McLymont was struck, too, by the simplicity of many of the murals, some of which were spray-painted in black, such as one that reads “Unity,” and another featuring an all-black background with white, spray-painted script reading, “I Love You, Black Man.”
As the murals sparked conversations cross the city, McLymont said the moment also served to bring the arts community together. “We were raising our hands to try to make some change. For me, there's a lot of pride in seeing that,” she said. “Every artist I know of that was involved [in the murals], it all had some impact on their art. It shifted what they choose to do. Instead of something frivolous, it was like, ‘Let me think this through. Is there something I can say here?’”
Prior to the protests, McLymont, a graphic designer by trade, didn’t even consider herself a muralist. She usually painted small portraits on smooth surfaces. “I've become really familiar with these rough surfaces, and it's influencing how I'm approaching my art,” she said. “And I never wanted to be painting in front of people. I was so cerebral about how I approached things, but this has really shaken things up for me. I'm still working pretty tight on some themes, but there's a lot that I'm just like, I could do anything!”
In the past year, McLymont has worked on large-scale murals for Deliver Black Dreams, as well as a mural on the side of North Campus bar Rambling House and another she recently completed in Clintonville featuring a giant portrait of Star Trek’s Spock alongside the words “Live long and prosper” on the Tek Experts building, which gave her the opportunity to have conversations about sci-fi and art with people in the community. “They could see someone like me painting Spock.

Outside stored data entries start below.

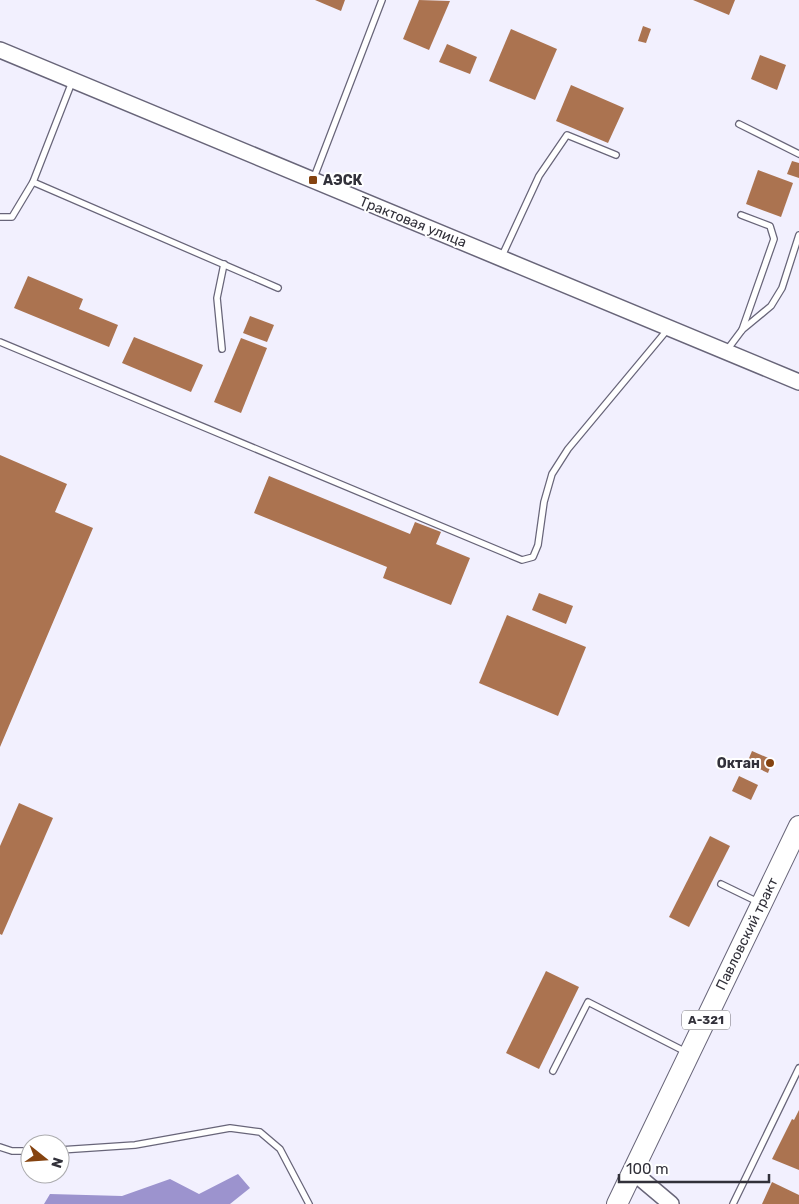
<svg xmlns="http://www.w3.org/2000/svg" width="799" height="1204" font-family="Rubik,sans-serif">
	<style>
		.water { fill: #9c93ce }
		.building { fill: #ab7350 }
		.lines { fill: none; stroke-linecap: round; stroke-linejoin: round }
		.lane-casing { stroke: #686579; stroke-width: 8 }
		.secondary-casing { stroke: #686579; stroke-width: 18 }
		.highway-casing { stroke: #686579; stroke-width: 22 }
		.lane { stroke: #fff; stroke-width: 5.5 }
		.secondary { stroke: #fff; stroke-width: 15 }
		.highway { stroke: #fff; stroke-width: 20 }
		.poi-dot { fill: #854310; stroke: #fff; stroke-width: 2 }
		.labels { text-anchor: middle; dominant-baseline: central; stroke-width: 4; stroke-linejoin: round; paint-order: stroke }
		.shield { fill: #fff; stroke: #706f75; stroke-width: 1 }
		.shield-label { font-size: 12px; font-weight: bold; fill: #32313a }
		.poi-label { font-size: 14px; font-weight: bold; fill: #32313a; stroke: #fff; text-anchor: start }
		.street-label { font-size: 14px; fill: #32313a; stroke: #fff }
	</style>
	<rect width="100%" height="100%" fill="#f2f0fe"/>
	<!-- water -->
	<polygon class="water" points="238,1174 250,1188 230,1204 44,1204 50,1194 122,1196 170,1179 199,1194"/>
	<!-- building -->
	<g class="building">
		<polygon points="315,0 345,0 341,11"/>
		<polygon points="419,0 450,1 429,50 403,39"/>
		<polygon points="693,0 735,0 729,15"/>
		<polygon points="643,26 651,29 646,43 638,41"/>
		<polygon points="511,29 557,49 535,100 489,81"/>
		<polygon points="447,44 477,57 470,74 439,62"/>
		<polygon points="760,55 786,65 777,90 751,79"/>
		<polygon points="571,85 624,108 608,143 556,121"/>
		<polygon points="792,161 799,163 799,178 787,174"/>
		<polygon points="758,170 793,183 781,217 746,204"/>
		<polygon points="28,276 83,299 79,309 118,325 109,347 14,308"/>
		<polygon points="250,316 274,325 267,342 243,333"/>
		<polygon points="134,337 203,365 191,392 122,363"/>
		<polygon points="241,338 267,348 241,413 214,402"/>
		<polygon points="0,455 67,484 55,512 93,528 0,747"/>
		<polygon points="269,476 410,534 415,522 441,532 436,544 470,558 451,605 383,578 387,567 254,513"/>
		<polygon points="539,593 573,606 566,624 532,610"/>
		<polygon points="507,615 586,647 558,716 479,683"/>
		<polygon points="752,751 773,760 768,773 747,763"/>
		<polygon points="739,776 758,785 751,800 732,791"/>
		<polygon points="19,803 53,818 2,935 0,934 0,846"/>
		<polygon points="710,836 730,846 689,927 669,917"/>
		<polygon points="546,971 579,987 539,1069 506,1053"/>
		<polygon points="799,1110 799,1170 772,1159 792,1119 794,1120"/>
		<polygon points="772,1182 799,1195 799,1204 762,1204"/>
	</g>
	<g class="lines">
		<defs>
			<g id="lane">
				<polyline points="739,124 799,154"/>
				<polyline points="313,180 382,0"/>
				<polyline points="33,182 278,288"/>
				<polyline points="741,215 770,226 774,239 742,330"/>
				<polyline points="0,217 12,217 33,182 72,82"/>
				<polyline points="502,256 539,176 567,135 616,155"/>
				<polyline points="0,342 522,560 533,557 538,545 544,502 552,474 568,449 668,329"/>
				<polyline points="222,349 217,298 224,264"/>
				<polyline points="727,350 742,330 771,306 782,288 799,235"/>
				<polyline points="721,884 758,902"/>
				<polyline points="553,1071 588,1002 686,1052"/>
				<polyline points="0,1147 12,1151 30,1151"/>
				<polyline points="60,1150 135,1145 230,1128 260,1132 280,1149 309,1204"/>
				<polyline points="733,1204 799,1068"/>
			</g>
			<g id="secondary">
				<polyline points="0,50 799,382"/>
				<polyline points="633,1172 671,1204"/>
			</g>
			<polyline id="highway" points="617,1204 799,826"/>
		</defs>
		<!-- lane casing -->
		<use href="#lane" class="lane-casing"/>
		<!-- secondary casing -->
		<use href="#secondary" class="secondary-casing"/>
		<!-- highway casing -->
		<use href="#highway" class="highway-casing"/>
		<!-- lane -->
		<use href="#lane" class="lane"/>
		<!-- secondary -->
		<use href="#secondary" class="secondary"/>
		<!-- highway -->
		<use href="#highway" class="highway"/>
	</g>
	<!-- markers -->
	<g class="poi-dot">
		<rect x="308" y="175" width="10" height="10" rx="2.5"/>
		<circle cx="770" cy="763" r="5"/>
	</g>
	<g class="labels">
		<!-- shield labels -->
		<rect class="shield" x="682" y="1010.5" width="48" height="19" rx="4"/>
		<g class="shield-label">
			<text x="706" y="1020">А-321</text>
		</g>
		<!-- poi labels -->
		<g class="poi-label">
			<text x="323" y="180">АЭСК</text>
			<text x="760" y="763" text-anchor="end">Октан</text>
		</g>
		<!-- street labels -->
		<g class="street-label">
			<text transform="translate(413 222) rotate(22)">Трактовая улица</text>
			<text transform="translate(747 934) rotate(-64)">Павловский тракт</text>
		</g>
	</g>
	<!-- north arrow -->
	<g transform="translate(45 1159) rotate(107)"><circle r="24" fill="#ffffff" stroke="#adadb0"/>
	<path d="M0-4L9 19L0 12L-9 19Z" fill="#854310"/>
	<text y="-8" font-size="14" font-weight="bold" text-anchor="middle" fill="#32313a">N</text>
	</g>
	<!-- scale -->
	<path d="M619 1174v8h150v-8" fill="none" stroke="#32313a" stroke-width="2.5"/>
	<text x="626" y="1174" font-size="15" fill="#32313a" stroke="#ffffff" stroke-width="4" paint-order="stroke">100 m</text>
</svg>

That's impactful. That's educational,” she said.
Working at that scale — seeing the design in her head, marking it up, then making it large — all traces back to McLymont’s work on the panels she made during the protest.

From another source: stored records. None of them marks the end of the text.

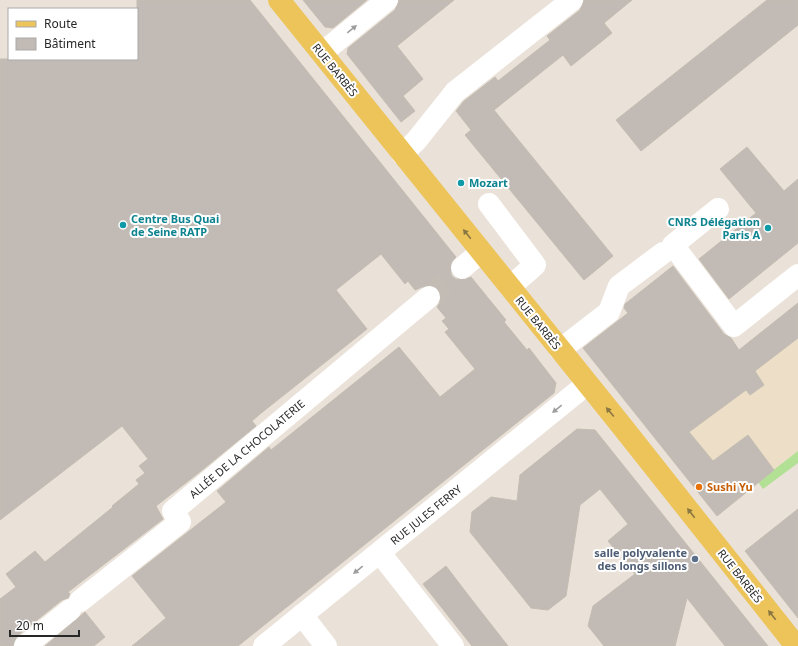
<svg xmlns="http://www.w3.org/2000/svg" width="798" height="646" viewBox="0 0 798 646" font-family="'Noto Sans',sans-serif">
  <rect width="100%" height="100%" fill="#eae1d8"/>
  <!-- education -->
  <path fill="#ecdec7" d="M 798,304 L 798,451 L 774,470 L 712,462 L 690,432 L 709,417 L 750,366 L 739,350 Z"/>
  <!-- green -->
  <path fill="#b2e095" d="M 798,451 L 798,463 L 763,489 L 758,482 Z"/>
  <!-- building -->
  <g fill="#c2bbb5" stroke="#c4bdb2">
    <path d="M 137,0 L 250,0 L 456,257 L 450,264 L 450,271 L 452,276 L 457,280 L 464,280 L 471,277 L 506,320 L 504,322 L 527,350 L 529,348 L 556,383 L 554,393 L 238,646 L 132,646 L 166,618 L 132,576 L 226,502 L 217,491 L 269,447 L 271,450 L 399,347 L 440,397 L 475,369 L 445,332 L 449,329 L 442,321 L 446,318 L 437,307 L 441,301 L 441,294 L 439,289 L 434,285 L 427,285 L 415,290 L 408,281 L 405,284 L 381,254 L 336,290 L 367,329 L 260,414 L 252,421 L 256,426 L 201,471 L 156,506 L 163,519 L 68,592 L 70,594 L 68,598 L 62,600 L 17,636 L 13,646 L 0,646 L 0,599 L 16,587 L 6,574 L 35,551 L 45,562 L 113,507 L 112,506 L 139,484 L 136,480 L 145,473 L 139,466 L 148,459 L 122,426 L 0,520 L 0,59 L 137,59 Z"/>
    <path d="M 303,0 L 367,0 L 333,28 L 325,27 Z"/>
    <path d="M 399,0 L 454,0 L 397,46 L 423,79 L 403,96 L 415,111 L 401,122 L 347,54 L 348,48 L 395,10 Z"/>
    <path d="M 584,0 L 632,0 L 604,23 L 612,33 L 571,66 L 563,55 L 494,110 L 613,256 L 584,280 L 465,135 L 471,130 L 456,111 L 464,101 L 495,77 L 498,81 L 550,40 L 547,36 L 580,10 Z"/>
    <path d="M 767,0 L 798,0 L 798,25 L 641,151 L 616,120 Z"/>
    <path d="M 747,147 L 784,191 L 798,179 L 798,243 L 729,299 L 699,259 L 756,213 L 720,169 Z"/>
    <path d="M 673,266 L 724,334 L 731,338 L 739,350 L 798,303 L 798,338 L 755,371 L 764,385 L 750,395 L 746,390 L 689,432 L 713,461 L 748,435 L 774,470 L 717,516 L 583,348 L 628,313 L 624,308 L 625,304 Z"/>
    <path d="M 577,429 L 595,430 L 768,646 L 725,646 L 687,598 L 675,646 L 604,646 L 588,626 L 593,606 L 635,574 L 608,541 L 628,524 L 600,489 L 580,505 L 566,596 L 548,610 L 531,608 L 470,532 L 472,512 L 491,497 L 517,501 L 520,475 Z"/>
    <path d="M 798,509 L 798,618 L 745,551 Z"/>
    <path d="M 446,566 L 472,600 L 508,646 L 472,646 L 423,584 Z"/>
    <path d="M 85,612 L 105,637 L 94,646 L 45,646 Z"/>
  </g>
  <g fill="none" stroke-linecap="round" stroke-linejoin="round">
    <!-- minor-tunnel -->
    <path stroke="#c3bcb5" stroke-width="22" stroke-dasharray="22 11" stroke-linecap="butt" d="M 429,297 L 462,268"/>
    <!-- minor -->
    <g stroke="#fff" stroke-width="22">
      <path d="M 322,53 L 387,0"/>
      <path d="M 402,154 L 416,141 L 455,92 L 572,0"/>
      <path d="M 489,204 L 535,265 L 510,287"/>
      <path d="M 718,209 L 673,245 L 734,326 L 798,275"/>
      <path d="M 462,268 L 481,252"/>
      <path d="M 560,350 L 609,312 L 619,286 L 663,253"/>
      <path d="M 380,553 L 453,646"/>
      <path d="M 80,601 L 180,522 L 173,511 L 429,297"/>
      <path d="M 302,615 L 326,646"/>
      <path d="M 25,646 L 70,610"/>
      <path d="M 264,646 L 587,384"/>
    </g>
    <!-- major -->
    <path stroke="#edc45a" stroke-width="22" d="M 279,0 L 621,425 L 796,646"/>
  </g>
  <!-- one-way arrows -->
  <defs><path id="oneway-solid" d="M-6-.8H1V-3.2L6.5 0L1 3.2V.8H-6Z"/></defs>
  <g fill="#9e9e9e">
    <use href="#oneway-solid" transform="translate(352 29) rotate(-39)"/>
    <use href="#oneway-solid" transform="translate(557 409) rotate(141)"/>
    <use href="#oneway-solid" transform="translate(358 570) rotate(141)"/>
  </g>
  <g fill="#8a7640">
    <use href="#oneway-solid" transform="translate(467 234) rotate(-129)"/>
    <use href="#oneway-solid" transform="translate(610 412) rotate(-130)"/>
    <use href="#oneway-solid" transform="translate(691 513) rotate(-128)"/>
    <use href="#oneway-solid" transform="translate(772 615) rotate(-128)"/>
  </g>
  <!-- markers -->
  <g fill="#0f9aa8" stroke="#fff" stroke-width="1.5">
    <circle cx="461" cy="183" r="4"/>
    <circle cx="123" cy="225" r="4"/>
    <circle cx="768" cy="228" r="4"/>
  </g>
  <circle fill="#e8710a" stroke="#fff" stroke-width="1.5" cx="699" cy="487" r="4"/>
  <circle fill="#5c6f8a" stroke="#fff" stroke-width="1.5" cx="695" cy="559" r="4"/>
  <g text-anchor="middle" stroke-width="4" stroke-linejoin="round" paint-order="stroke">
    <!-- street labels -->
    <g font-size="11" fill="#272727" stroke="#fff">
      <text transform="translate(335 70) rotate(51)" y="4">RUE BARBÈS</text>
      <text transform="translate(538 323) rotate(51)" y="4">RUE BARBÈS</text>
      <text transform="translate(247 449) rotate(-40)" y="4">ALLÉE DE LA CHOCOLATERIE</text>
      <text transform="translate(426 515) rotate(-39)" y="4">RUE JULES FERRY</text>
      <text transform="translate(740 576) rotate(52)" y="4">RUE BARBÈS</text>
    </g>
    <!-- culture labels -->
    <g font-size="11" font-weight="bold" fill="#0d838f" stroke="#fff" text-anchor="start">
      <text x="469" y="187">Mozart</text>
      <text x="131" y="223">Centre Bus Quai<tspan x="131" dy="13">de Seine RATP</tspan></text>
      <text x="760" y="226" text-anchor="end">CNRS Délégation<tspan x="760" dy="13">Paris A</tspan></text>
    </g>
    <!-- food labels -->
    <g font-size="11" font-weight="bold" fill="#c56008" stroke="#fff" text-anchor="start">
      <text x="707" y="491">Sushi Yu</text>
    </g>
    <!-- service labels -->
    <g font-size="11" font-weight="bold" fill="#4e5e75" stroke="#fff" text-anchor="end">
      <text x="687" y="557">salle polyvalente<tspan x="687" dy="13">des longs sillons</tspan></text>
    </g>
  </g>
  <!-- legend -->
  <rect x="8" y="8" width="130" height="52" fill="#ffffff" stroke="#a9a9a9"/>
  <rect x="16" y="21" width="20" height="6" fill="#edc45a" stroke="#a9a9a9"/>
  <text x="44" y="28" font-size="12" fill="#272727">Route</text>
  <rect x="16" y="38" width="20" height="12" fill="#c2bbb5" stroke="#a9a9a9"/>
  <text x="44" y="48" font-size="12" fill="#272727">Bâtiment</text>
  <!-- scale -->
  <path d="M10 630v6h69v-6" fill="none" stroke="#272727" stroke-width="2"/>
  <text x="16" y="630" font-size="12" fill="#272727" stroke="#ffffff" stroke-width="3" paint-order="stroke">20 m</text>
</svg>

For the "BLM" panels in particular, CCAD Faculty Director of Galleries Tim Rietenbach first mocked up various groupings of the paintings in Photoshop in hopes of filling the cavernous Canzani atrium in a way that made the biggest impact. “The thing that I find most peculiar about the whole thing, that I can never get rid of, is the purpose of the wood versus the act of painting on it, because the purpose was to protect private property,” Rietenbach said. “I like the complexity of that — these things at odds with each other.”
“These artists weren't thinking about the fact that people just wanted art because they didn't want [Downtown Columbus] to feel like a shantytown. They didn't want to look at a city all boarded up, but the city kind of deserves to be looked at all boarded up,” McLymont said. “That's what a lot of hearts are. This is just a visible version of that. … I think that’s something people need to be reminded of as they look at these boards separate from the protests.”

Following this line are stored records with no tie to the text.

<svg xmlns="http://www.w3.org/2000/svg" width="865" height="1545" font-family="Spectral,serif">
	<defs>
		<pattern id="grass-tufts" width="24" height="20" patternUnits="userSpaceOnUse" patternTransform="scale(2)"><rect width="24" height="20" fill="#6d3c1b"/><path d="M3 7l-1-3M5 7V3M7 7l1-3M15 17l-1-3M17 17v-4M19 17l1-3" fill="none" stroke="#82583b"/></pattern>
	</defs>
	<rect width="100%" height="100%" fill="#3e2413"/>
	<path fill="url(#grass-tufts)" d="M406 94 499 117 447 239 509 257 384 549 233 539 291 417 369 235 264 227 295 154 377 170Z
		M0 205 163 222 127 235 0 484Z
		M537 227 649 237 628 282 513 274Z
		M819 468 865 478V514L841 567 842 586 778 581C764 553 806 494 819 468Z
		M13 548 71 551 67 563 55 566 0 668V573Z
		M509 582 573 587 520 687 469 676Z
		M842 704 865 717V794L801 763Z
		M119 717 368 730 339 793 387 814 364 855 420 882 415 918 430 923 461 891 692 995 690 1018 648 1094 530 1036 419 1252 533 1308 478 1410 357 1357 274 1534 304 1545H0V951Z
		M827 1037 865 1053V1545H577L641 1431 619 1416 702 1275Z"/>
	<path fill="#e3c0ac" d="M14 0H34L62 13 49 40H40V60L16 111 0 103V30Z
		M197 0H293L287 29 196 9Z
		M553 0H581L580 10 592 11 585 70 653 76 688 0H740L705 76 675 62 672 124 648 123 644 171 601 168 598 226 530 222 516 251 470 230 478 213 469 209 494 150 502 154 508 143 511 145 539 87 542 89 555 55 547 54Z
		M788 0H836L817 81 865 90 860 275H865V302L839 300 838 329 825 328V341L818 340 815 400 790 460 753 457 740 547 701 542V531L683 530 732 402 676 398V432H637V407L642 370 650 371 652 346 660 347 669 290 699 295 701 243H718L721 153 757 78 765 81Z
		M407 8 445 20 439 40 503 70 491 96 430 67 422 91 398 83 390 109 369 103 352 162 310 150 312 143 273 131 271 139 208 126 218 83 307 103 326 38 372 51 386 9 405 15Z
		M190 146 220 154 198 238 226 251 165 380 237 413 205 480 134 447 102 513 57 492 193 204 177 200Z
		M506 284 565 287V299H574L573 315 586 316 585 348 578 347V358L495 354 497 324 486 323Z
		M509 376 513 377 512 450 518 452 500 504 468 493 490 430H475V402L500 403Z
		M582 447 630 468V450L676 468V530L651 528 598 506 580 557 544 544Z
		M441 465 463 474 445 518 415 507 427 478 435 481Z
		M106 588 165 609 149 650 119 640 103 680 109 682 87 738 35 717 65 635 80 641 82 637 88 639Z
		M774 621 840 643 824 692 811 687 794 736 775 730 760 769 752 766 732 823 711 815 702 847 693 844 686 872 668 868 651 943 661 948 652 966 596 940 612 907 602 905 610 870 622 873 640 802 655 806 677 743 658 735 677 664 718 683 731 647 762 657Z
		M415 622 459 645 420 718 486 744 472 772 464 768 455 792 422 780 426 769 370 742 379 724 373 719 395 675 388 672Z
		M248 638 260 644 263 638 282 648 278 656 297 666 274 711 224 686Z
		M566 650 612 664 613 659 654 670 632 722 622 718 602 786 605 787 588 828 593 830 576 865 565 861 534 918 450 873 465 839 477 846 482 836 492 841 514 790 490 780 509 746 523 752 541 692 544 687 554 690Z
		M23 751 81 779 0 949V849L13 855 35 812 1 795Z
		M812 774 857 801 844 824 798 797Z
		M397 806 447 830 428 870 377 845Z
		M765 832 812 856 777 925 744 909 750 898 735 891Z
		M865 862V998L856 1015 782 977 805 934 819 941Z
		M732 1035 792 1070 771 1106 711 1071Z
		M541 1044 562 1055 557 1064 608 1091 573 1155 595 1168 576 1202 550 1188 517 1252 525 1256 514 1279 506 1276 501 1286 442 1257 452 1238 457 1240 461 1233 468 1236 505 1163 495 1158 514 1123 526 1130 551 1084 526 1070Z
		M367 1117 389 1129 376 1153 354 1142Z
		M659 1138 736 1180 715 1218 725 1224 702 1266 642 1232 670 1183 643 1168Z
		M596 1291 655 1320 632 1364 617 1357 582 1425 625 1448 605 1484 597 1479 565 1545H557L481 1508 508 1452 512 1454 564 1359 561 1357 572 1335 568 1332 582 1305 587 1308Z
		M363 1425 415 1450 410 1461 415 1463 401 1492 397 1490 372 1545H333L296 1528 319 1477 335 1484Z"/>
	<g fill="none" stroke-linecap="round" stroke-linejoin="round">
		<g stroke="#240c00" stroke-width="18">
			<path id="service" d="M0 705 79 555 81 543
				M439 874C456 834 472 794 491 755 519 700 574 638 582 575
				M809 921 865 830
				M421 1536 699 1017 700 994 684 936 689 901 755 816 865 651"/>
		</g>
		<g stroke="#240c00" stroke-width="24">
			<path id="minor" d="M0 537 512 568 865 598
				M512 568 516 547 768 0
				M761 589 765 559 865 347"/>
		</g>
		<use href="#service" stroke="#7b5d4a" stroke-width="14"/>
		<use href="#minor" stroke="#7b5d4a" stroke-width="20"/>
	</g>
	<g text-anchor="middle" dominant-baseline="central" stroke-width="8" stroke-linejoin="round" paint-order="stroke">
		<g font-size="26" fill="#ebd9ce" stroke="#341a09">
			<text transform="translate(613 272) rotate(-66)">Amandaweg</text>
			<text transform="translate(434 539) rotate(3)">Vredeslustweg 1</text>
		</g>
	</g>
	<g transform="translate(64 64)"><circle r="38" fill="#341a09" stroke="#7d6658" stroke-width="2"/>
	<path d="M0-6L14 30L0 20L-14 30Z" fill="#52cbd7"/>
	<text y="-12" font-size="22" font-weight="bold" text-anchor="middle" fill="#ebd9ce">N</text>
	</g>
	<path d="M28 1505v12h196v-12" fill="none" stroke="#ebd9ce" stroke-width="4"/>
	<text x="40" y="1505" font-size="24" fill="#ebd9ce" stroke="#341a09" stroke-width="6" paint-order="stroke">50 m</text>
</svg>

A year removed from the uprisings, McLymont is now looking ahead to next summer. “A year from now, how do we generate conversations so that people are invited to come and no one's trying to control the conversation? And where does that take place?” she said. “I don't necessarily want the city to lead it, because they only want to hear certain things. They can join us to hear the conversation, but I don't think that they should organize it.”
“Each of us has to decide to do something. That is the hope,” McLymont continued. “All these artists came out to push even one person to do something. For true change, it comes down to the city making policies or changing policies. We as citizens can only do so much. But we can push them to do more.”